— DOCUMENT SEGMENT —
'''

# Advice on a new AR,



## pic (Nov 14, 2009)

There are many out there,, don't know what's what, and what to look for. I'm fine with iron sights.
Quality, reliability , thanks


----------



## Blackhawkman (Apr 9, 2014)

I would research well and then decide what you want to do with a new AR. There are also many options as far as Optics, rail mounts, barrel config? I like Rock River Arms & Ruger. I have an HK556 that I really like ALOT, too. Good luck in your search. Let us know what you decide?


----------



## pblanc (Mar 3, 2015)

It would help if you could give an idea of your price range and how you plan to use it.

I am no expert on ARs but having researched the issue and having recently purchased one, I do have some opinions. 

I think the majority of new AR 15 owners would be well-served by a good quality, entry-level rifle such as the Smith and Wesson M&P15 Sport II, or the Ruger AR556. Such a rifle provides a good platform for learning the AR 15 design, structure, and function without sinking a ton of money. These are widely available for around $600, or sometimes less on sale.

If you anticipate very heavy use and plan to shoot many thousands of rounds through the rifle, then features such as a chrome-lined 4150 chrome-moly barrel might be worth the additional expense. In that case if you are willing to spend a few hundred dollars more you might look at a carbine like the Colt LE6920. 

Keep in mind that virtually every part on a mil-spec AR carbine can be replaced, so unless you buy a real piece of junk, it is hard to make a fatal mistake.


----------



## desertman (Aug 29, 2013)

I have a Colt "Sporter" that I bought in 1980 with triangular hand guards and no forward assist. I later on bought a Bushmaster carbine with a collapsible stock, I believe 16.5 inch barrel w/forward assist. They both go "bang" when fired without any issues.


----------



## Bisley (Aug 24, 2008)

Assuming that you simply want a decent quality semi-auto rifle in .223/5.56 with a high capacity magazine for plinking and possibly home defense, there are a lot of budget options available that are more than adequate. For a good quality complete rifle, DPMS is good for a fair price. Also, if you are willing to buy the upper and lower and snap it together yourself, you can mix and match at Palmetto State Armory, to suit yourself. I also helped my 15 yo grandson build one, and he easily assembled the lower under my guidance and it turned out well.

I started out with my first one by buying a Rock River complete lower and a DPMS complete upper that took 30 seconds to combine and has been a great accurate hunting rifle. I configured it with a 20" heavy barrel for a varmint gun, and it will consistency place my hand loads into a half-inch circle at one hundred yards and is very accurate to well beyond 300 yards. I liked it, a lot, and afterwards decided to build a budget model, by assembling a PSA lower receiver and buying a complete upper from PSA. It was a good rifle that I consider a suitable home defense weapon for ~100 yards, and is fun to plink with. It easily places multiple shots within a 2" circle at 100 yards, using a 1-4x shotgun scope with a crude field rest, and will obliterate the bulls eye at 50 yards, rapid fire.

You can buy top quality, if that is your thing, but for the average plinker, many of the 'budget models' fit the bill quite nicely. They are not professional battle rifles, but emulate them pretty well, if used in normal civilian conditions.


----------



## Cait43 (Apr 4, 2013)

'''

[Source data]
'''

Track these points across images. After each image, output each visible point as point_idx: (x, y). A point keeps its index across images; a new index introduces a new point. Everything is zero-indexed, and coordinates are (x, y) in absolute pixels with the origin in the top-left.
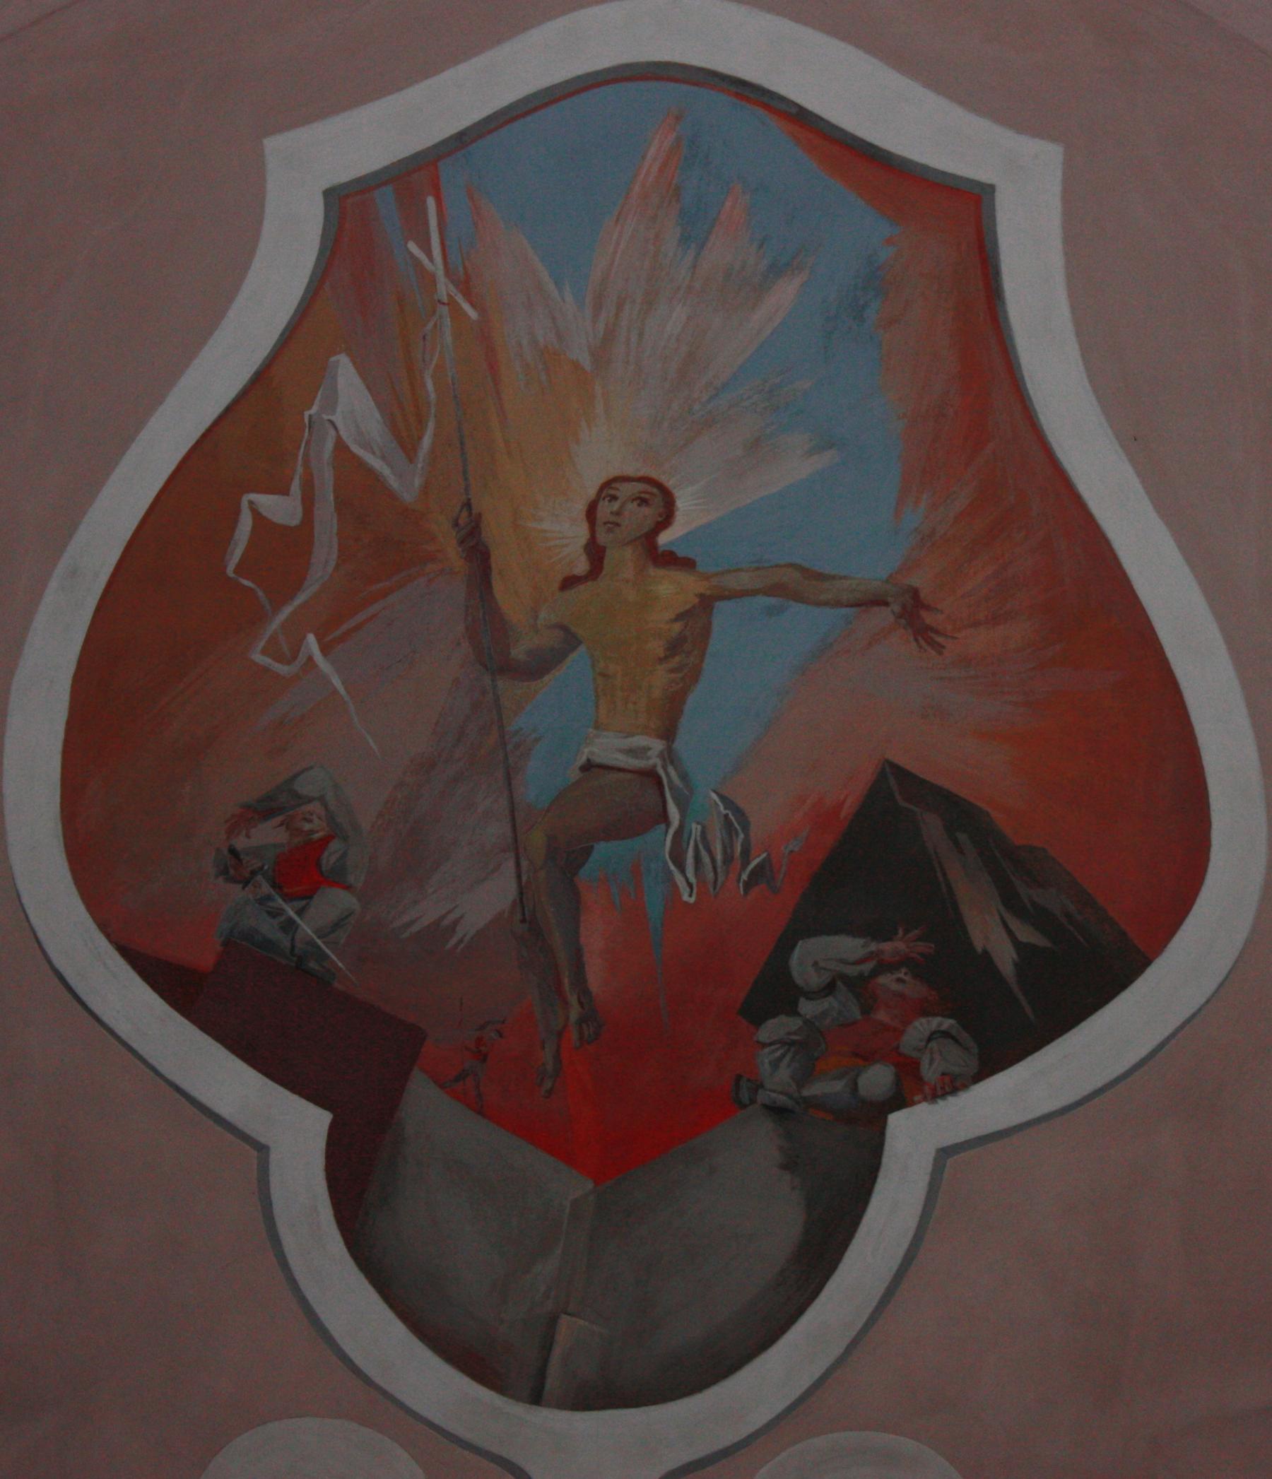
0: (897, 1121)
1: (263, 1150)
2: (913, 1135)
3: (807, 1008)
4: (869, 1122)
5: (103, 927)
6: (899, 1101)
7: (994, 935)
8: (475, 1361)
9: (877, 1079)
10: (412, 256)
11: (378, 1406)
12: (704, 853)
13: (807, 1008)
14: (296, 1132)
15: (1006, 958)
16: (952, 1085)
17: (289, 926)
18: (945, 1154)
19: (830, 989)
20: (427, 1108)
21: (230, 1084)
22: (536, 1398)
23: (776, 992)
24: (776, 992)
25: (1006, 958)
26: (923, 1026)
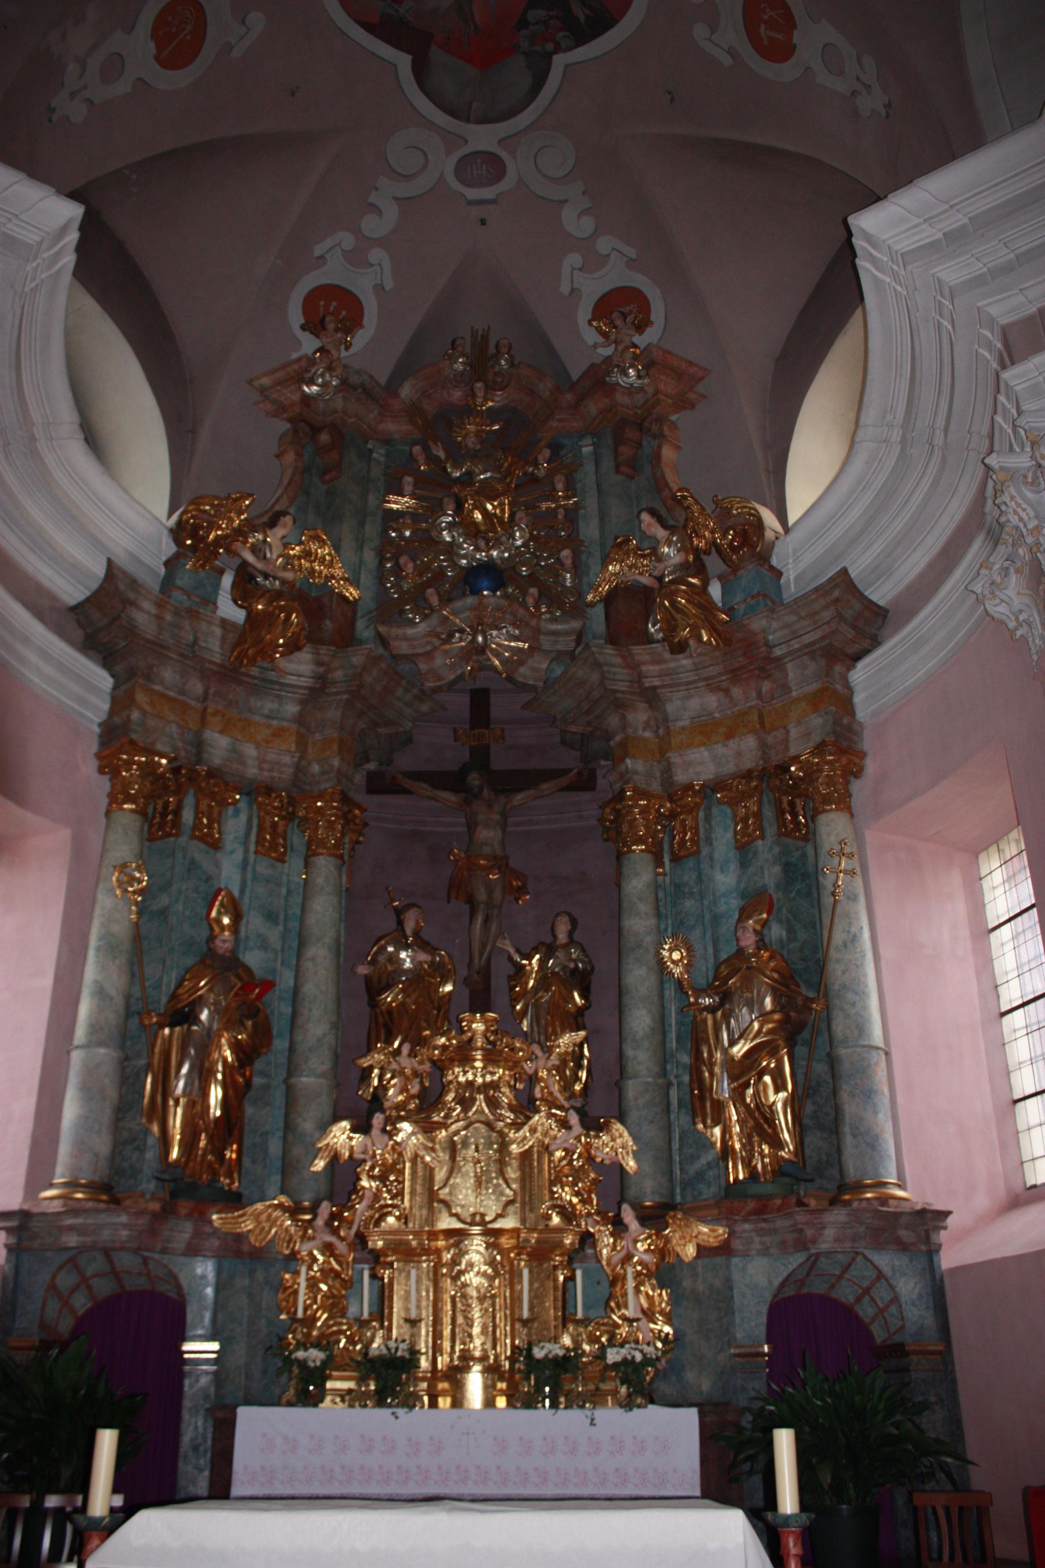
0: (555, 57)
1: (395, 66)
2: (559, 61)
3: (532, 28)
4: (548, 57)
5: (350, 15)
6: (555, 52)
7: (580, 12)
8: (452, 113)
9: (550, 47)
10: (411, 1200)
11: (429, 124)
12: (476, 945)
13: (532, 28)
14: (404, 61)
15: (582, 18)
16: (569, 49)
17: (397, 11)
18: (566, 66)
19: (537, 23)
20: (436, 53)
21: (386, 51)
22: (468, 121)
23: (523, 23)
24: (523, 23)
25: (582, 18)
26: (562, 34)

'''

— TASK STATEMENT —
Extend the forum thread on choosing a new AR rifle, picking up right after its final line. The rows play no part in what is asked here.

— REPLY —
You can't go wrong with the Colt M4.......
Colt LE6920 AR15 M4 Carbine 5.56mm, 16" Barrel, 1 In 7 Twist, 30rd Mag - Impact Guns

Hickok review...


----------



## rustygun (Apr 8, 2013)

I bought a S&W M&P15 sport that has been 100% reliable shooter. IMO for the price it is hard to go wrong with the sport. The sport II is even a little better having a forward assist and dust cover. I did put magpul furniture on it. Might have been cheaper to buy the magpul version but not by much. So many options it can make your head spin.


----------



## pic (Nov 14, 2009)

Thanks , I never owned an AR, my wife is forcing me to purchase this fine piece,,,what type of barrel would I prefer for repetitive defensive shooting


----------



## pblanc (Mar 3, 2015)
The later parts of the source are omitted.